--- ASSIGNMENT ---
In the article on insurers and chief data officers, what does the author say insurance companies produce above all else?

--- DOCUMENT PASSAGE ---
━━━━━━━━━━━━━━━━━━━━━━━━━━━━━━

Insurers Need CDOs to Maintain a Modern Enterprise

In his November blog, Syed Haider made a strong case that the time had come for insurance carriers to name a chief data officer (CDO). Syed persuasively argued that there were far too many false starts and failed initiatives that fell under the rubric of business intelligence and advanced analytics, and that it takes a C-level position to help carriers leverage their vast information resources.

I’d like to provide a former CIO’s perspective on the need for a CDO specifically and for a more focused approach on the part of carriers toward their data and information assets generally.

When you start to think about the product of an insurance company in the broadest sense of the word—what they deal in—the one thing insurers produce above all else is information. A policy cannot exist, nor can a claim or commission be paid, without it.

But it might not be too much of a stretch to say that insurers have paid short shrift to data and information over the years, casually dumping it into proprietary data stores and un-editable file structures. Worse yet, insurers compounded these problems over the years by duplicating and copying the same data all over their organizations as a way to get around the inflexibility of many of their core systems. When they recently awoke from their long information slumber they realized that they had a lot of foundational work to do to improve the quality, reliability, and yes, the perception of the truthfulness of their data.

So what to do about it? One place to start is by seriously considering the leveraged value of information to the organization. If information is a financial asset, then its potential upside in terms of competitive differentiation and market agility should drive some pretty strong multiples. For other such assets in insurance companies—investments, reserves, or books of business – there has always been the kind of executive stewardship necessary to optimize the benefit of such assets.

━━━━━━━━━━━━━━━━━━━━━━━━━━━━━━

--- DATA PROVIDED ---

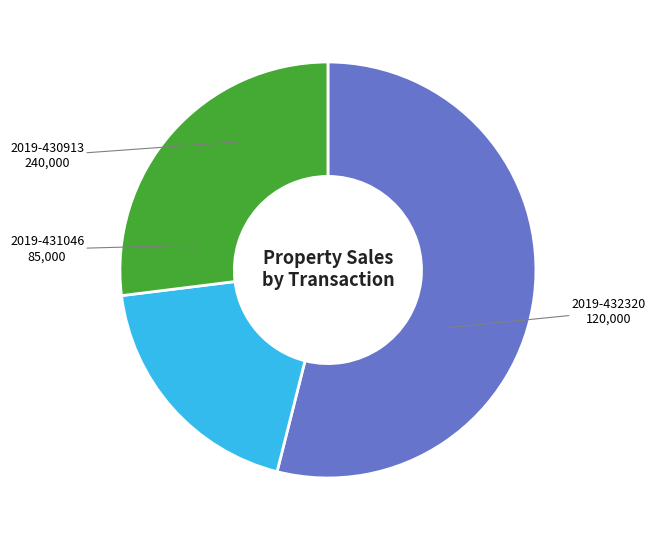

True or false: 2019-432320 accounts for 27% of the total.

True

━━━━━━━━━━━━━━━━━━━━━━━━━━━━━━

--- WRITTEN RESPONSE ---
Information.